Laboratori Oneshot di OSCILLAZIONI/ONDE

(responsabile Marina Tamborini:tamborini_marina@hotmail.com)

PER STUDENTI ACCOMPAGNATI DAGLI INSEGNANTI

 

I laboratori "oneshot" di oscillazioni/onde sono laboratori pomeridiani, extracurricolari, pensati per interi gruppi classe assieme ai rispettivi insegnanti di Fisica. Per le tematiche trattate questi laboratori sono indirizzati principalmente alle classi quarte liceo. Sono possibili due percorsi, da concordare con l'insegnante, il primo incentrato esclusivamente sui fenomeni oscillatori, il secondo che, partendo da una sintetica esplorazioni del comportamento di oscillatori accoppiati, prosegue poi con la realizzazione di esperimenti di interferenza e diffrazione e polarizzazione nei campi dell'acustica, dell'ottica e delle onde elettromagnetiche.

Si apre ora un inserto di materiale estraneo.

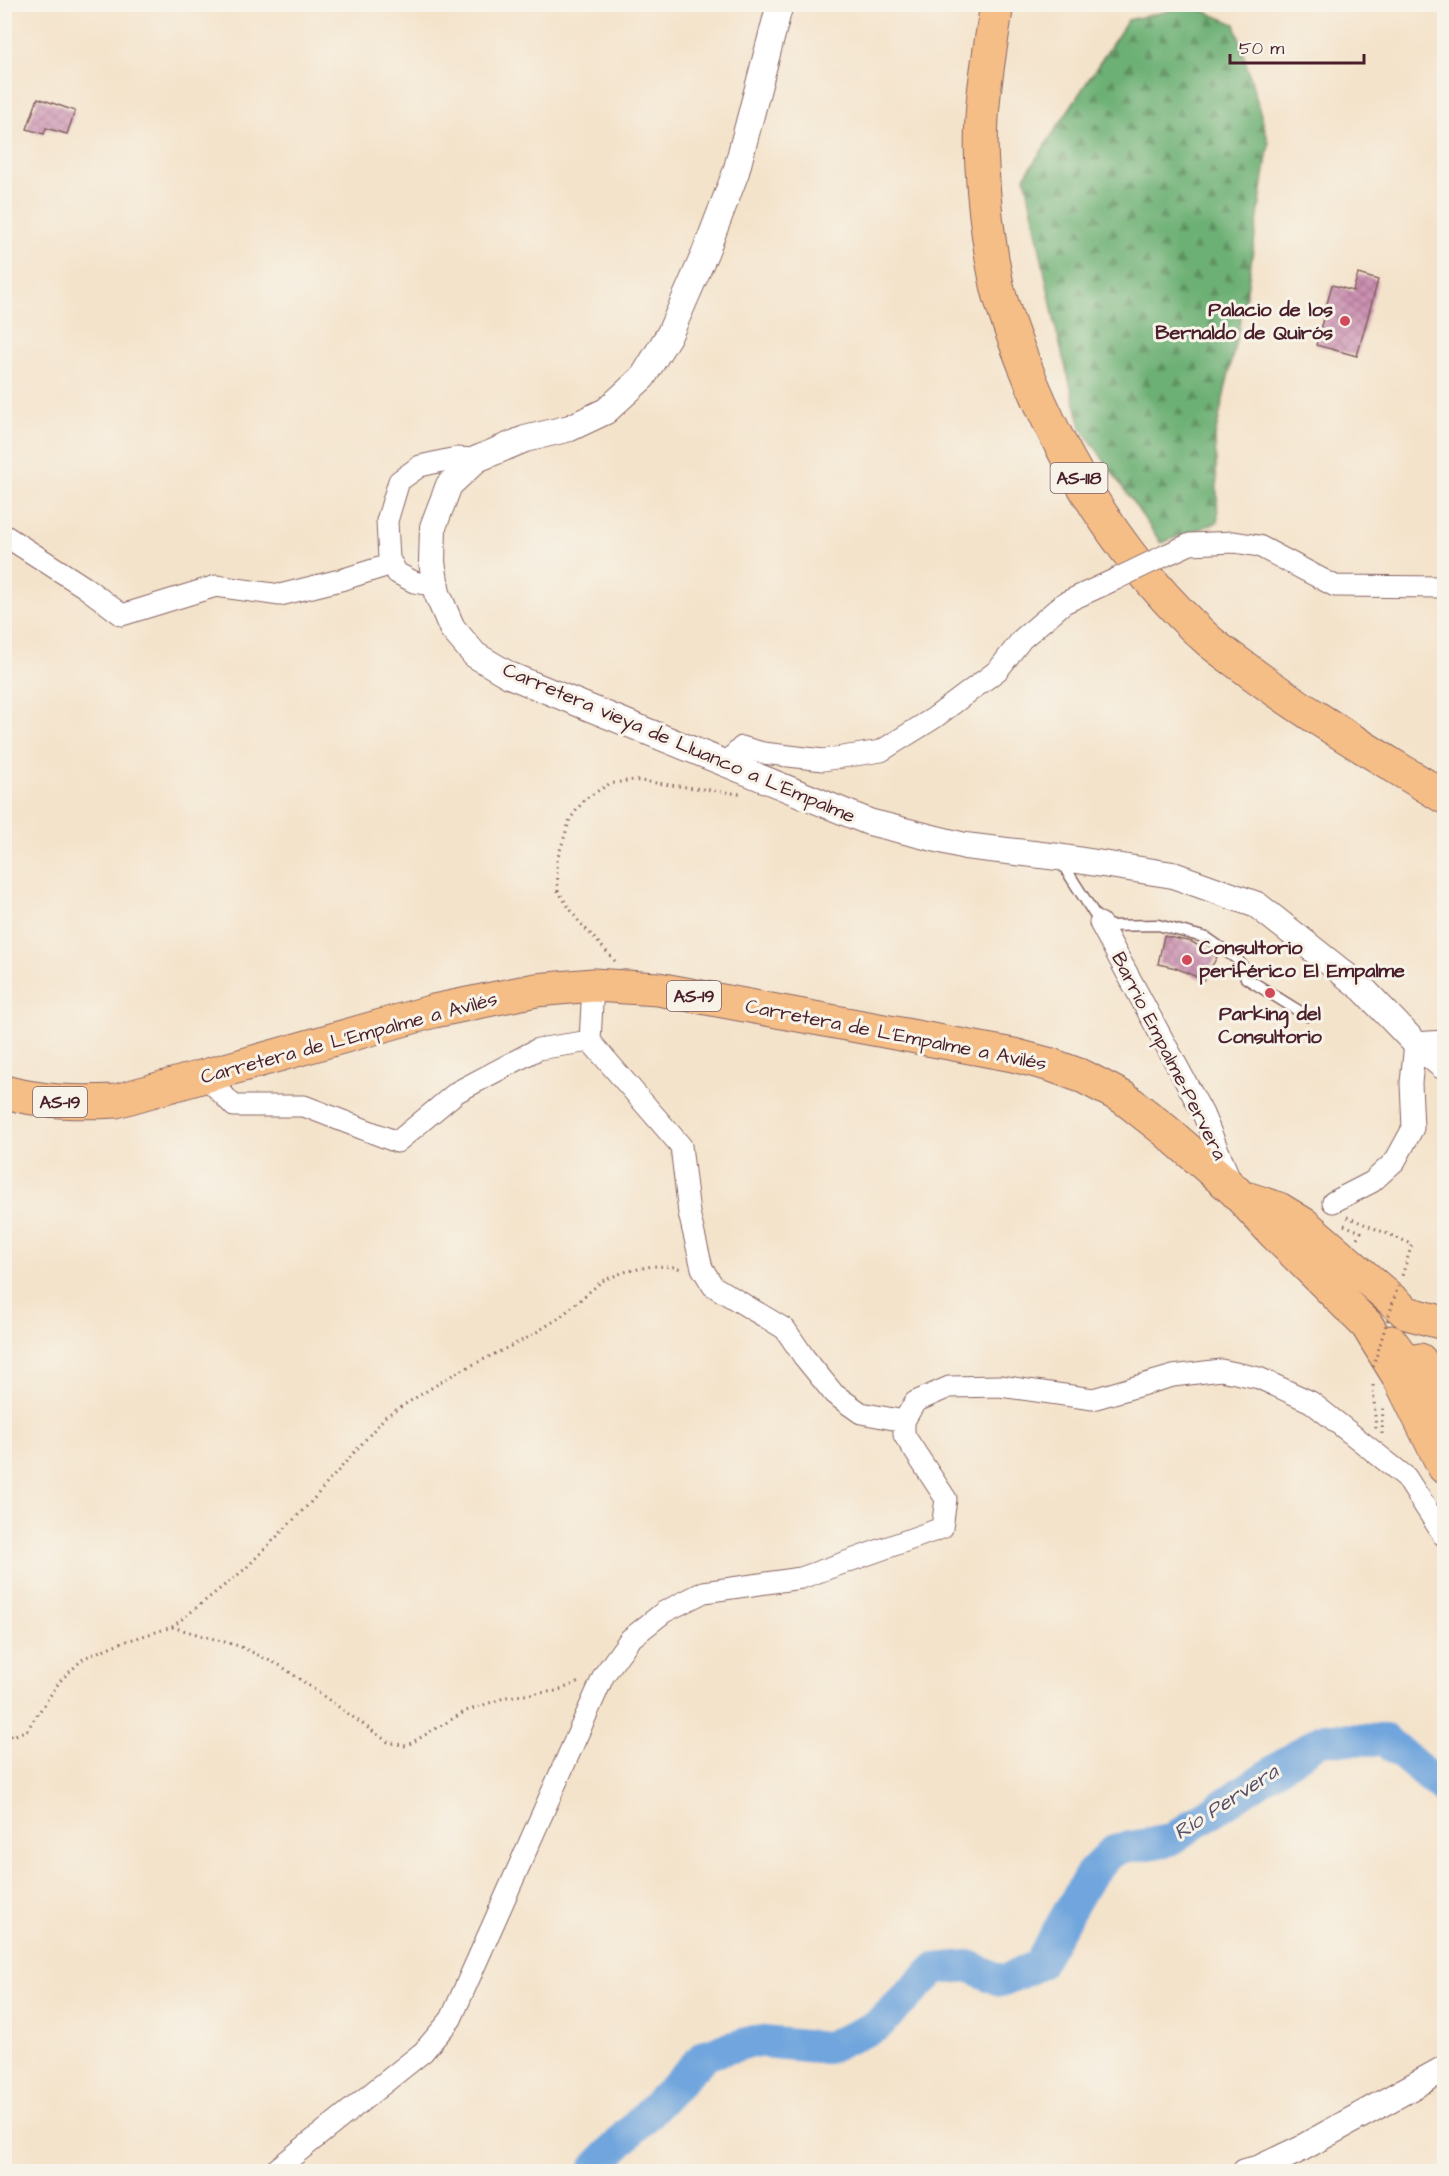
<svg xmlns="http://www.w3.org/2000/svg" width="1449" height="2176" font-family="'Architects Daughter',sans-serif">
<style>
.forest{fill:url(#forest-firs);stroke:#5c6850;stroke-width:1.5}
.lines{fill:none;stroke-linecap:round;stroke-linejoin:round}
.river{stroke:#6fa5dd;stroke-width:32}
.building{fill:url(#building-cross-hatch)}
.service-casing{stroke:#866463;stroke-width:13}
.minor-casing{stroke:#866463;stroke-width:23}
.tertiary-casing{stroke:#866463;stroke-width:28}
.primary-casing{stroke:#866463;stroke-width:35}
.path{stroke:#866463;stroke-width:3;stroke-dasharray:1.5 4.5;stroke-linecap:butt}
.service{stroke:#fff;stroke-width:10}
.minor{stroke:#fff;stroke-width:21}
.tertiary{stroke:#fff;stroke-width:26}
.primary{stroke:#f6be87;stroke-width:33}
.minor-bridge-casing{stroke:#866463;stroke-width:23;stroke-linecap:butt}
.path-bridge{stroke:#866463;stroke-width:3;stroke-dasharray:1.5 4.5;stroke-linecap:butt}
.minor-bridge{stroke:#fff;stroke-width:21}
.poi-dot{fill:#d1495b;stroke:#f7f3e8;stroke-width:2}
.labels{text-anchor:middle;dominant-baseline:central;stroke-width:6;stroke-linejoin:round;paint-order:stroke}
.shield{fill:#f7f3e8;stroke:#7e5f64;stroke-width:1.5}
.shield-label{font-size:18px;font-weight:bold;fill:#4a1f2b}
.poi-label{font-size:20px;font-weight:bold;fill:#4a1f2b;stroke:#f7f3e8;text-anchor:end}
.street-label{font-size:20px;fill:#4a1f2b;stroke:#f7f3e8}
.water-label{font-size:21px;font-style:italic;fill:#574e69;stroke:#f7f3e8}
</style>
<defs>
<pattern id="forest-firs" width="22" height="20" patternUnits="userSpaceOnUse" patternTransform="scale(1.5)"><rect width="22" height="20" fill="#6db074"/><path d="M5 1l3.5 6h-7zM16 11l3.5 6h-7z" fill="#5c8f5f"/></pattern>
<pattern id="building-cross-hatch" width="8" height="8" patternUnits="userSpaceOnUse" patternTransform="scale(1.5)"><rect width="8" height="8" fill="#cc91b2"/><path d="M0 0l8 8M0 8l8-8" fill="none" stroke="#a87691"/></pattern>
</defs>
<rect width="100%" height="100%" fill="#f7f3e8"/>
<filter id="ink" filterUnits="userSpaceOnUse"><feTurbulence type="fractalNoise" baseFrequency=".0167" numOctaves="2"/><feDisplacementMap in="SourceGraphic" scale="12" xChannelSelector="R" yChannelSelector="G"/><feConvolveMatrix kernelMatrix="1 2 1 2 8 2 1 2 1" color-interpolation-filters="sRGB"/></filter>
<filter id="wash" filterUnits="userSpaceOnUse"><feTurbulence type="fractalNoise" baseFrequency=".008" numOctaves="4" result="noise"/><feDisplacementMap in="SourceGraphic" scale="24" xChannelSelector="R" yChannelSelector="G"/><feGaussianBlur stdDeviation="1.35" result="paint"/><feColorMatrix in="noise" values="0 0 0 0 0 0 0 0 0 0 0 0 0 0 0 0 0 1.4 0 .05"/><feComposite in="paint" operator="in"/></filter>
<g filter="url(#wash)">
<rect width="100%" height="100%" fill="#f4e3cb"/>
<!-- forest -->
<path class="forest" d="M1191 6 1235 24 1269 143 1247 290 1215 436 1218 522 1161 543 1081 427 1057 333 1025 176 1128 20Z"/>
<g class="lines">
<!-- river -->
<path class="river" d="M594 2172 595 2168 705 2055 753 2041 826 2048 877 2026 935 1969 969 1966 1002 1981 1038 1965 1091 1873 1114 1850 1170 1840 1322 1739 1385 1740 1444 1789"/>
</g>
<g id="blocks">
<!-- building -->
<path class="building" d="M38 98 75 111 67 134 46 128 44 134 27 129Z
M1358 274 1378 280 1357 356 1316 345 1332 285 1353 291Z
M1164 936 1192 942 1217 957 1204 980 1176 968 1158 964Z"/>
</g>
</g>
<g filter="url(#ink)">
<use href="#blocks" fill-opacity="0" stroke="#866463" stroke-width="1.5"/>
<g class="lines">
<!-- service casing -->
<g class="service-casing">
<path id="service" d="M1060 860 1100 923 1106 926 1158 925 1207 938 1237 959 1243 967 1246 978 1307 1016"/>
</g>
<!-- minor casing -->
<g class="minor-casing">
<path id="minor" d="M4 535 86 588 122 615 216 586 280 595 344 579 392 564
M1166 555 1190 544 1234 542 1259 546 1335 586 1444 587
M436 586 414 582 397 573 389 559 387 521 399 481 420 466 456 458 477 459
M725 764 742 747 763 753 823 760 881 751 934 718 998 670 1022 639 1064 603 1116 579
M1100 923 1203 1114 1232 1184
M593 985 590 1041 681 1146 689 1213 702 1268 713 1286 785 1329 804 1357 834 1394 861 1413 904 1421
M205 1076 234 1106H304L397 1142 457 1092 538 1049 590 1041
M1333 1202 1372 1182 1395 1161 1413 1128 1411 1083 1415 1043 1444 1041
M273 2172 423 2052 451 2019 604 1675 630 1639 664 1612 704 1592 801 1578 942 1528 946 1499 904 1435V1421L915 1402 949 1387 1000 1386 1093 1399 1173 1376 1221 1370 1259 1378 1311 1402 1406 1477 1444 1536"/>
</g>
<!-- tertiary casing -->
<g class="tertiary-casing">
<path id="tertiary" d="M780 4 736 172 705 253 670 333 643 377 606 411 570 428 525 439 477 459 449 485 433 527 432 562 437 593 452 628 475 655 509 675 869 822 965 846 1058 857 1173 875 1257 905 1363 989 1415 1043 1444 1067
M1245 2172 1260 2168 1300 2149 1444 2069"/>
</g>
<!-- primary casing -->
<g class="primary-casing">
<path id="primary" d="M997 4C989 57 978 113 982 167 984 206 989 246 997 285 1003 312 1014 338 1024 364 1064 466 1127 568 1209 641 1223 653 1239 663 1253 674 1314 719 1380 757 1444 797
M4 1092C42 1102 77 1103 116 1101L434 1011 536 990 593 985 658 989 1013 1055 1051 1065 1084 1077 1124 1098 1166 1131 1234 1190 1274 1233 1367 1325 1400 1379 1444 1467
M1249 1199 1279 1209 1305 1225 1407 1313 1444 1323
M1391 1342C1409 1367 1413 1372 1444 1377
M1420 1360 1444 1410"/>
</g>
<!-- path -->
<path class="path" d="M615 961 576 918 558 891 557 860 570 819 585 799 609 784 633 780 740 794
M1347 1217 1412 1244 1402 1276
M1344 1225 1361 1232 1357 1238
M1373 1385 1376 1430
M1382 1434 1383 1405
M172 1627 239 1646 281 1666 388 1742 406 1746 466 1711 507 1697 556 1691 580 1682
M4 1735 13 1736 27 1730 60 1681 84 1658 117 1644 172 1627 245 1569 310 1503 386 1416 454 1374 527 1338 559 1318 602 1281 624 1272 652 1266 676 1267 682 1270"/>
<!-- service -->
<use href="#service" class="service"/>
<!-- minor -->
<use href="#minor" class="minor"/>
<!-- tertiary -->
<use href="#tertiary" class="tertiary"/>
<!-- primary -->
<use href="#primary" class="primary"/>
<!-- minor-bridge casing -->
<g class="minor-bridge-casing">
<path id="minor-bridge" d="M1116 579 1166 555"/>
</g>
<!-- path-bridge -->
<path class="path-bridge" d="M1373 1367 1398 1286"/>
<!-- minor-bridge -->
<use href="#minor-bridge" class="minor-bridge"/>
</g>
</g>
<!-- markers -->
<g class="poi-dot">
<circle cx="1345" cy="321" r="6"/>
<circle cx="1187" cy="960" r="6"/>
<circle cx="1270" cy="993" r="6"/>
</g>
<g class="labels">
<!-- shield labels -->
<g class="shield">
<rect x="1050.5" y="463" width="57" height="30" rx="4.5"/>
<rect x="667" y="981" width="54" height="30" rx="4.5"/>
<rect x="33" y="1087" width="54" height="30" rx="4.5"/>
</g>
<g class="shield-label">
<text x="1079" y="478">AS-118</text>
<text x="694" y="996">AS-19</text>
<text x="60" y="1102">AS-19</text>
</g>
<!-- poi labels -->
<g class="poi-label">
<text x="1333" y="310">Palacio de los<tspan x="1333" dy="23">Bernaldo de Quirós</tspan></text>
<text x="1199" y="948" text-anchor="start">Consultorio<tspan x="1199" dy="23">periférico El Empalme</tspan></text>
<text x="1270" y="1014" text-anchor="middle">Parking del<tspan x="1270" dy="23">Consultorio</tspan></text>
</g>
<!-- street labels -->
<g class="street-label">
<text transform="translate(679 743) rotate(23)">Carretera vieya de Lluanco a L'Empalme</text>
<text transform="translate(896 1035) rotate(11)">Carretera de L'Empalme a Avilés</text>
<text transform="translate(349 1038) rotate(-15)">Carretera de L'Empalme a Avilés</text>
<text transform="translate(1169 1056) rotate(63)">Barrio Empalme-Pervera</text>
</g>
<!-- water labels -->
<g class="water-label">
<text transform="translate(1226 1802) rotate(-33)">Río Pervera</text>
</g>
</g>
<!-- margin -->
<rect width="1449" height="2176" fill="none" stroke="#f7f3e8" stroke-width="24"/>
<!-- scale -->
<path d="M1230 54v9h134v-9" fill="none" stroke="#4a1f2b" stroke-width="3"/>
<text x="1239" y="54" font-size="18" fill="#4a1f2b" stroke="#f7f3e8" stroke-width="4.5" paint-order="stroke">50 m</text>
</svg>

Per la prima tipologia di laboratorio, gli esperimenti proposti sono scelti con la finalità di far comprendere meglio i fenomeni oscillatori, in particolare quelli armonici, e le loro implicazioni. Il percorso inizia dall'analisi dei fenomeni oscillatori, con particolare attenzione alle oscillazioni e agli oscillatori armonici. Di seguito si studia il comportamento degli oscillatori accoppiati di diversa tipologia (pendoli, sistemi masse-molle....) per arrivare ai modi normali di oscillazione in sistemi con uno, due, n e infiniti gradi di libertà. Gli esperimenti proposti permettono di analizzare sistemi di oscillatori accoppiati che oscillano in una, due o tre dimensioni (ad es. rispettivamente: due o tre pendoli accoppiati con piano di oscillazione fissato, piastre di Chladni, punti nodali in forno a microonde ecc...).

Per il laboratorio sui fenomeni ondulatori, dopo una prima analisi di come si possa associare la propagazione di un'onda a un sistema di n oscillatori accoppiati (macchina di Shive), si passa ad esplorare i fenomeni associati ad onde materiali che si propagano su una superficie liquida (ondoscopio), nell'aria (fenomeni di interferenza con diapason, altoparlanti, tubi sonori), ed alle onde elettromagnetiche (banco ottico, rotazione del piano di polarizzazione della luce, birifrangenza, formazione di onde stazionarie  elettromagnetiche, misura della velocità della luce.